I think that is a design defeat, as FreeBSD assumes the name of interface is unique in one vnet (namespace) and it allows renaming interfaces.

An combination of Option 1 and Option 2:
> Option 1: Give the returned interface a random, unique name.
> Option 2: When injecting an interface into a child vnet, leave a "shadow" of its
> name in the parent vnet.  Don't let other interfaces in the parent vnet take the 
> shadowed name, and give the shadowed name to the moved interface when it returns 
> from the child vnet.

I think we may give the interface a global unique unchangeable name (called xname) on create (physical or cloned ones), and refine current name as an alias and guarantee the uniqueness only within its vnet (namespace). (In practical an interface may have multiple aliases).

On vnet destroy an interface returns to its home-vnet, if the alias name conflicts we can remove the alias.

That may require KPI/ABI changes.

Linux has similar mechanic called `altname`, see https://lwn.net/Articles/794289/ 

CC @kp and @melifaro
Comment 5 Kristof Provost freebsd_committer freebsd_triage 2023-01-18 21:36:16 UTC
(In reply to Zhenlei Huang from comment #4)
I currently don't have any strong opinions on the best path to take here.

My initial thought was to, on return-to-home-vnet, check for name conflicts and to rename if there was one. That's somewhat unpredictable though.

On the other hand, tracking globally unique names risks significant complexity (because some interfaces are created in a vnet, i.e. not all interfaces have vnet0 as their home vnet), and also risks leaking information between vnets (i.e. vnet1 creates an epair interface, and now knows there are 5 other epairs on the system, because it got epair6a/b). That's probably not hugely important though.

I will point out that I recall looking at related issues and discovering that the locking and error handling around interface renaming is either beyond me or just plain incorrect.
Comment 6 c433li 2024-02-21 22:08:51 UTC
Just encountered this issue on 14.0-RELEASE.

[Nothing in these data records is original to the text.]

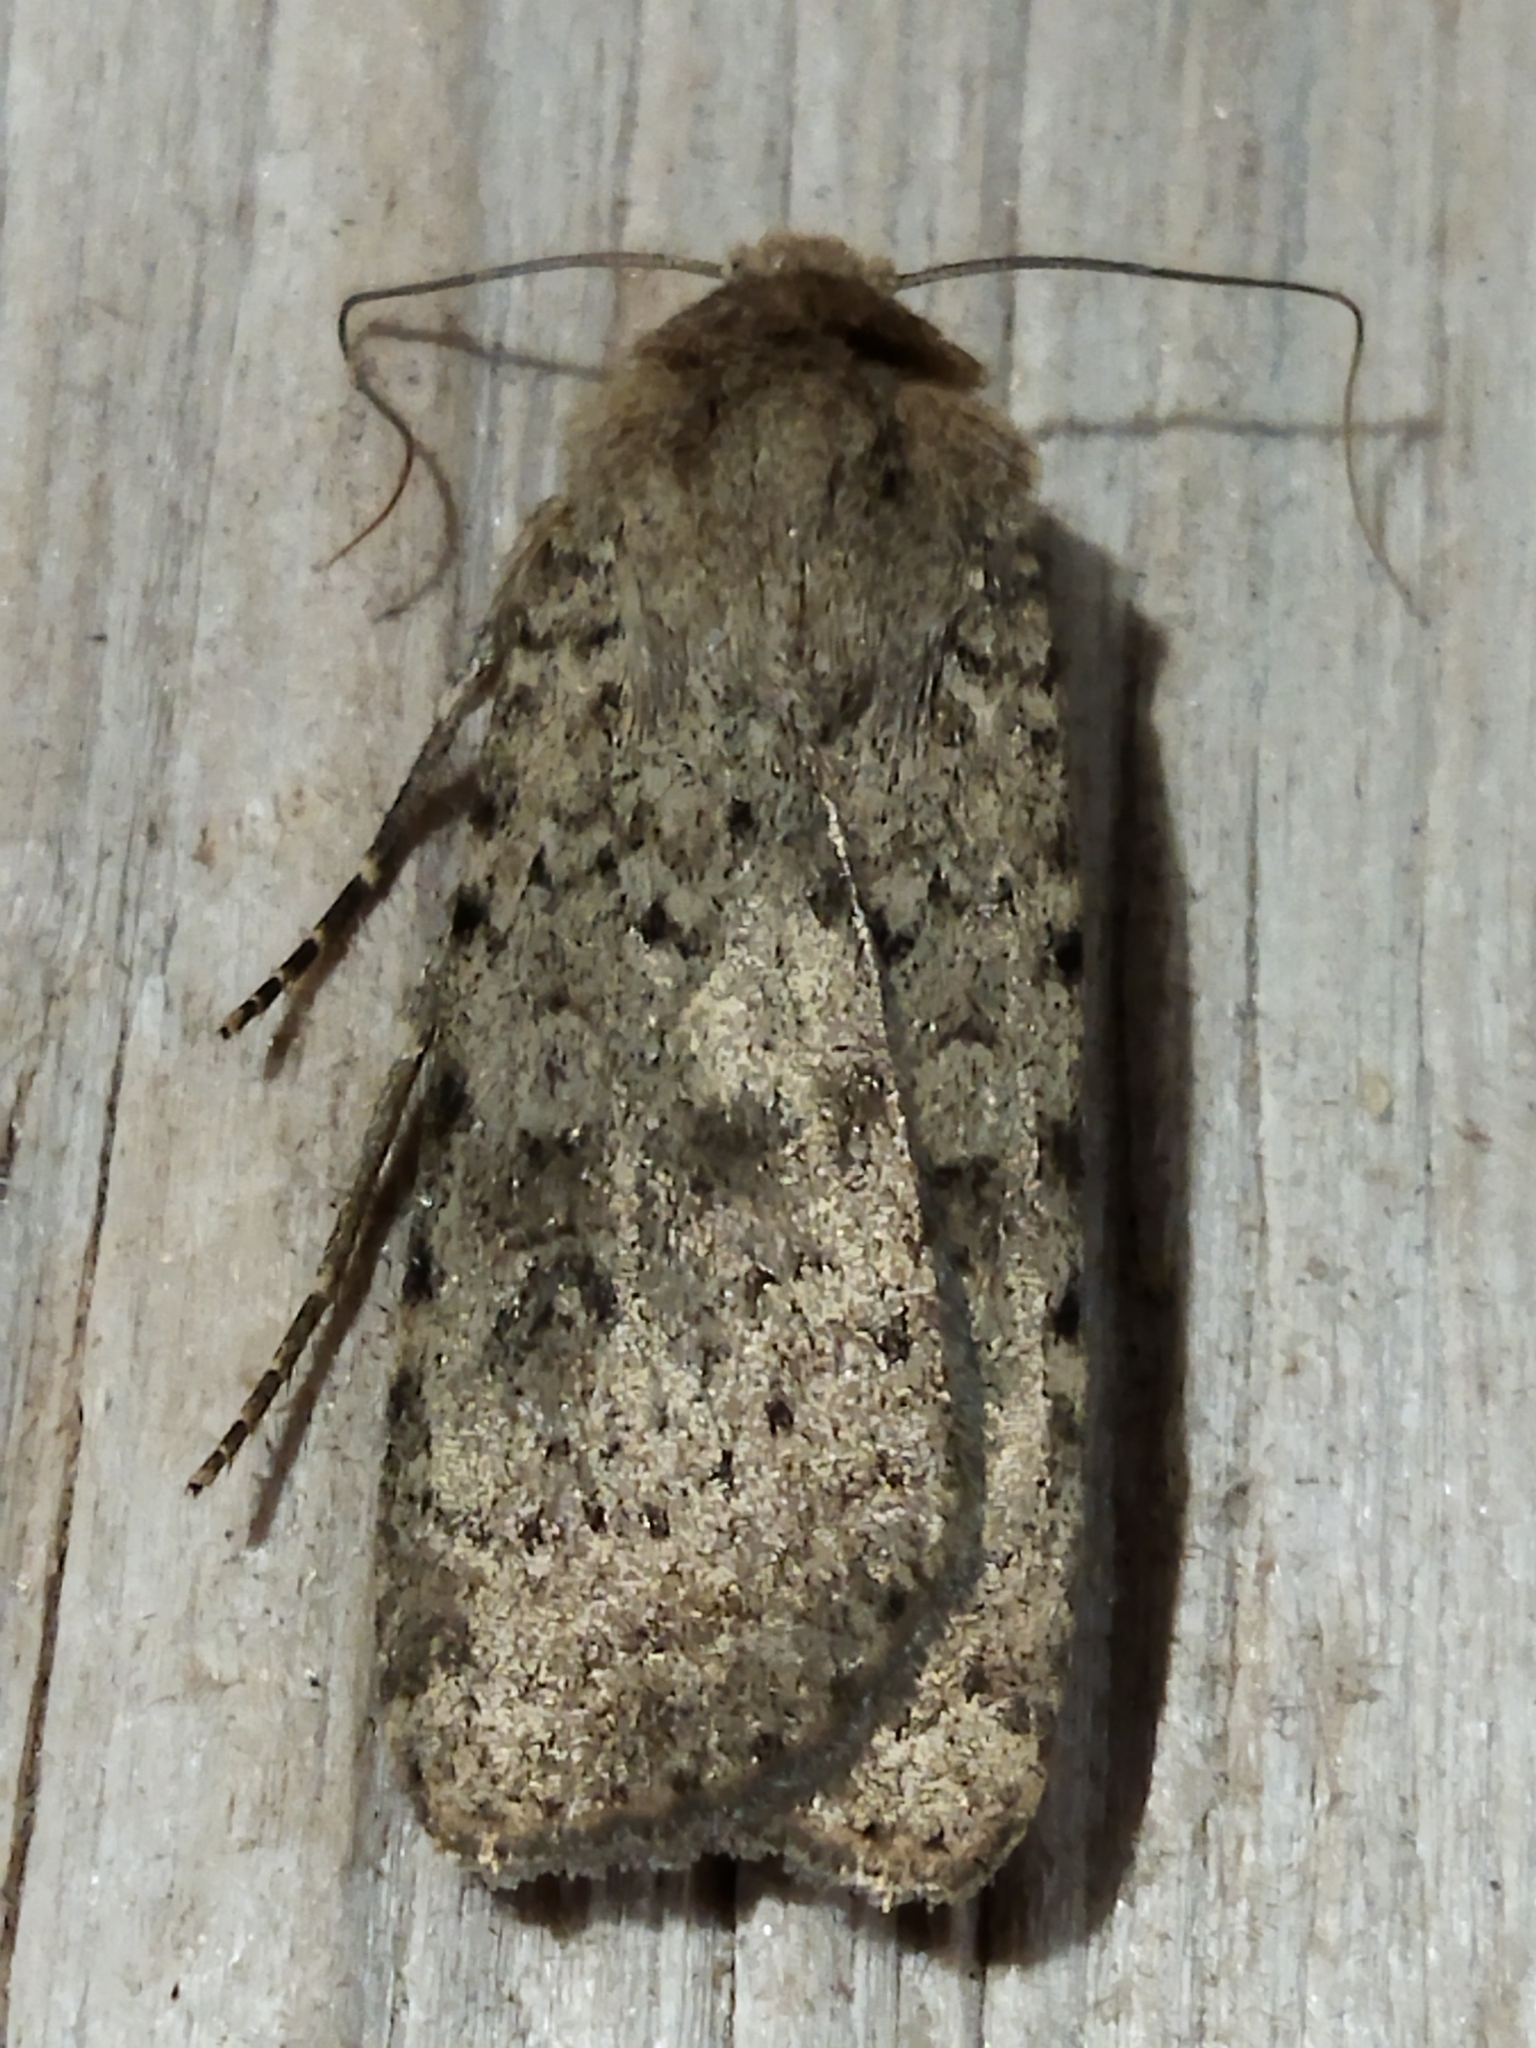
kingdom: Animalia
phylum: Arthropoda
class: Insecta
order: Lepidoptera
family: Noctuidae
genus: Rhyacia
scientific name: Rhyacia arenacea
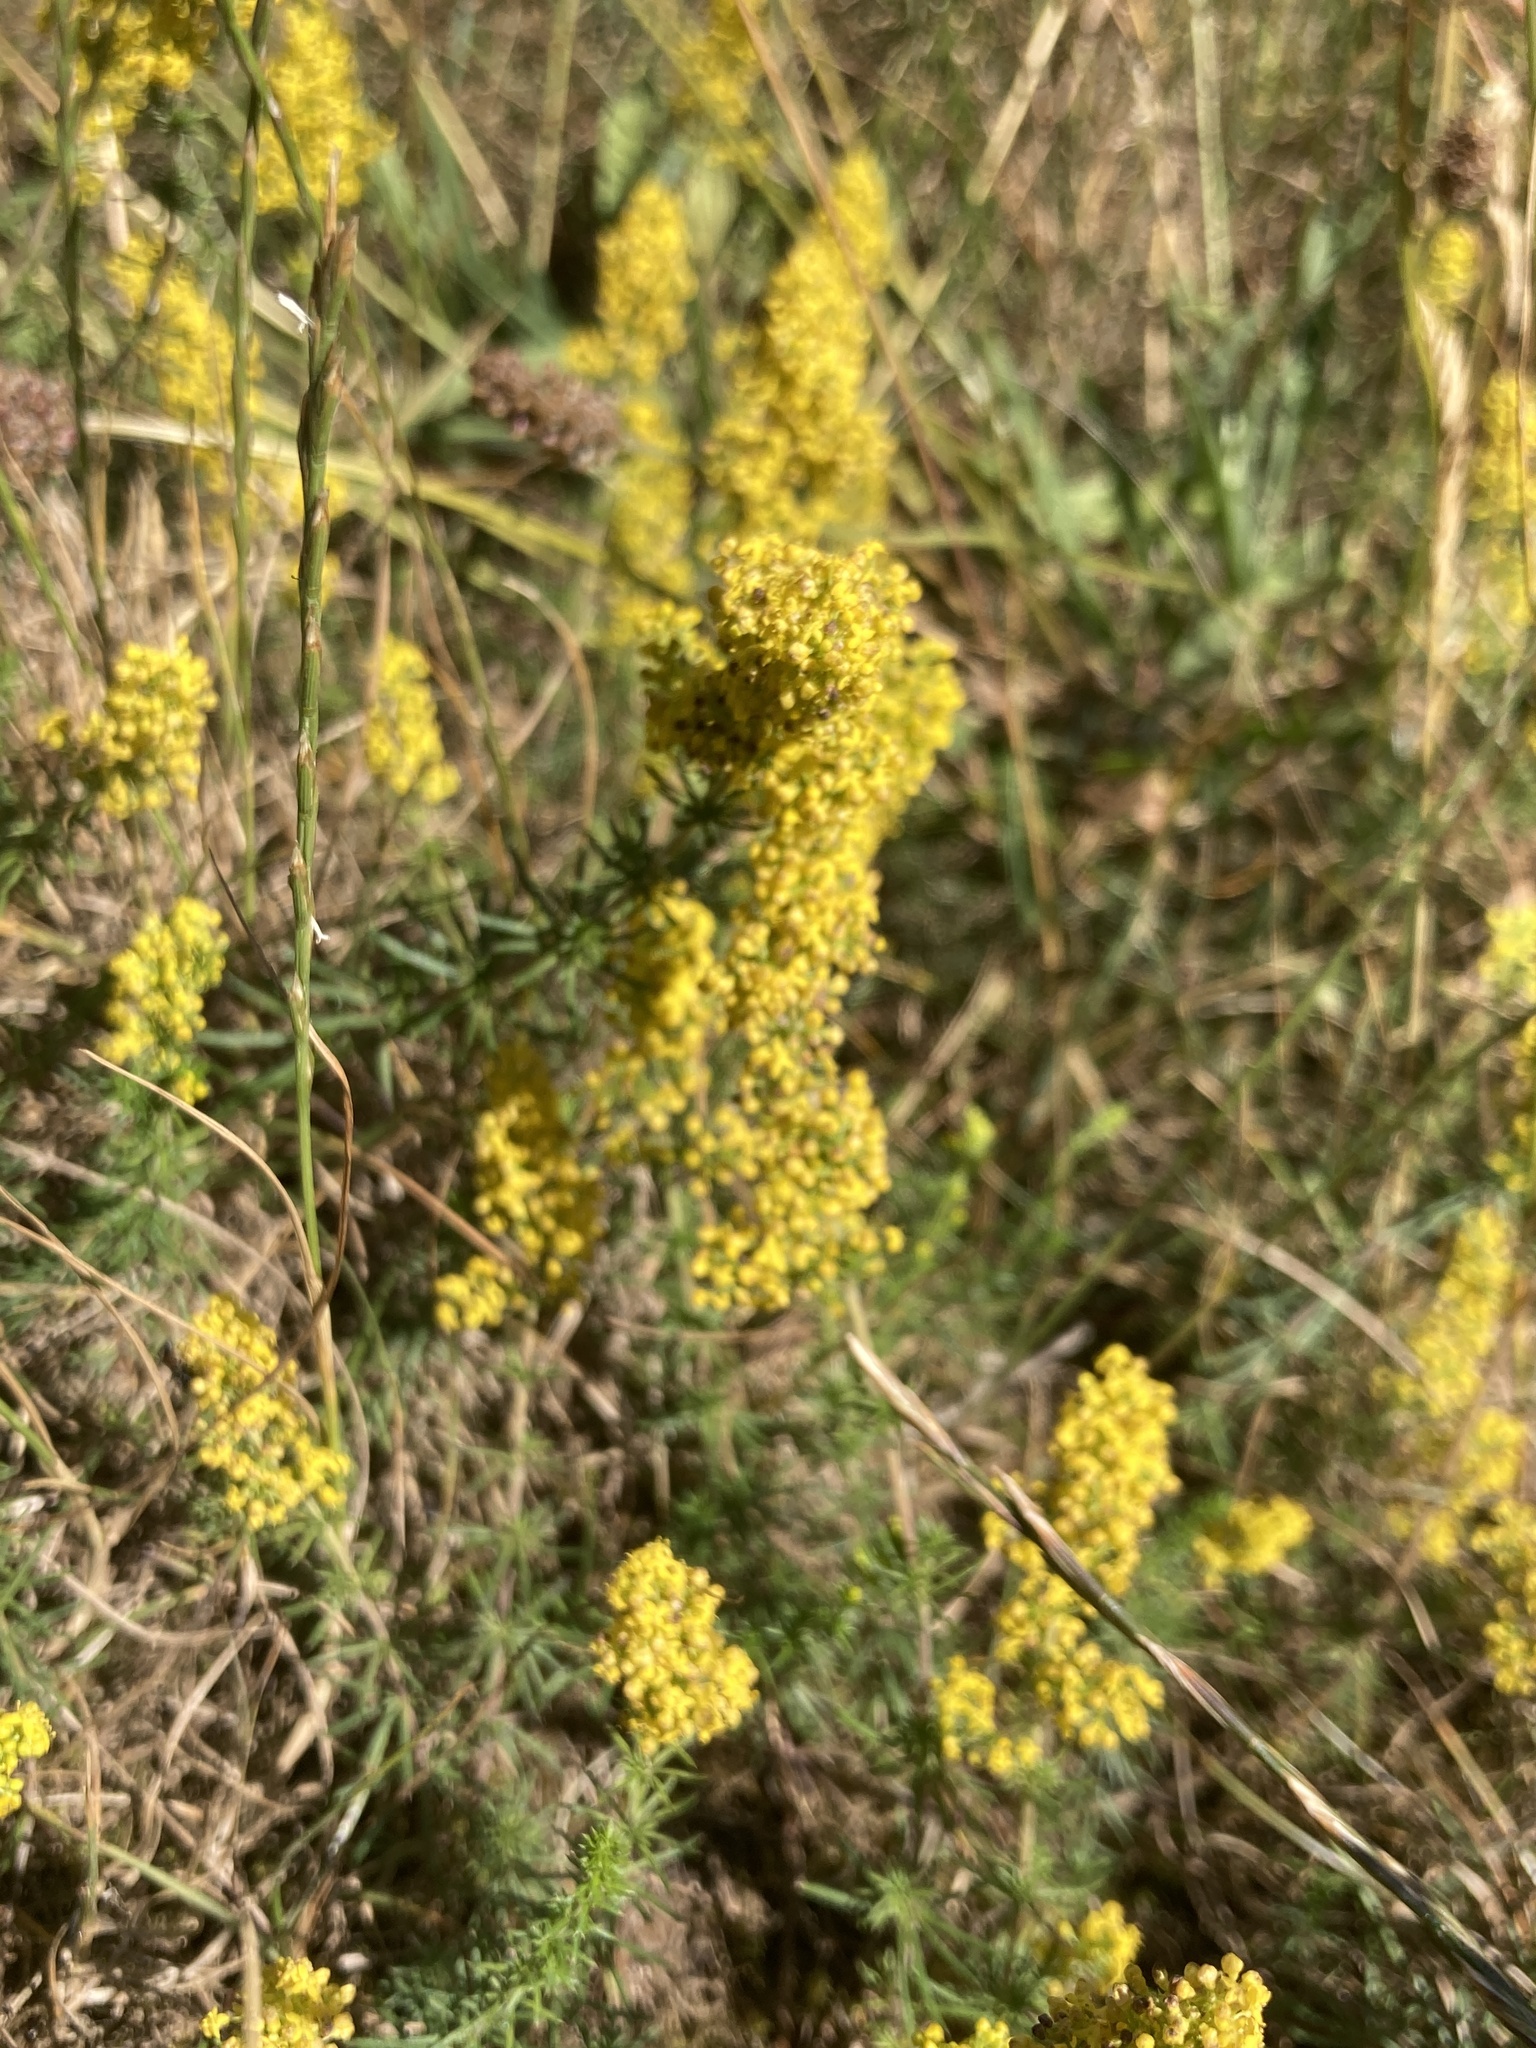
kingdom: Plantae
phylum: Tracheophyta
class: Magnoliopsida
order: Gentianales
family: Rubiaceae
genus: Galium
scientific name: Galium verum
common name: Lady's bedstraw
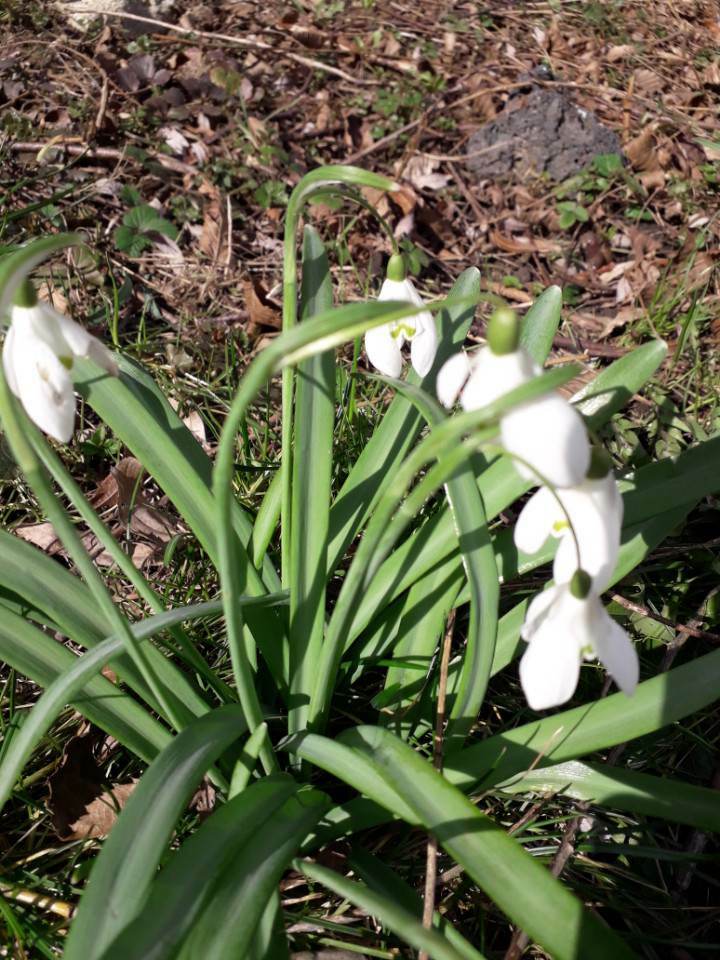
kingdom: Plantae
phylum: Tracheophyta
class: Liliopsida
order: Asparagales
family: Amaryllidaceae
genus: Galanthus
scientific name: Galanthus nivalis
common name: Snowdrop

> Option 1: Give the returned interface a random, unique name.

Since jids are never recycled, does this approach really have to be non-deterministic? I mean, it seems to me that we could make up some sort of convention that interfaces recycled from a destroyed vnet be given a special name such as `<if_type>_recycle_<jid>`, and for hierarchical jails we can append the nested jids to it, such as `<if_type>_recycle_<jid>_<nested_jid>`.

It is still possible to have naming conflict if the user insist on renaming their interface to one of these "special" names, but this approach can eliminate the majority of these conflicts without architectural changes.
Comment 7 Kristof Provost freebsd_committer freebsd_triage 2024-02-22 10:09:41 UTC
(In reply to c433li from comment #6)
IFNAMSIZ is 16. That means you have no more than 15 characters for an interface name, so renaming the interface is also fraught, and also requires an additional check for conflicts after the rename. Which would also require correct lock handling (which is currently absent). This doesn't actually avoid the problem it tries to avoid.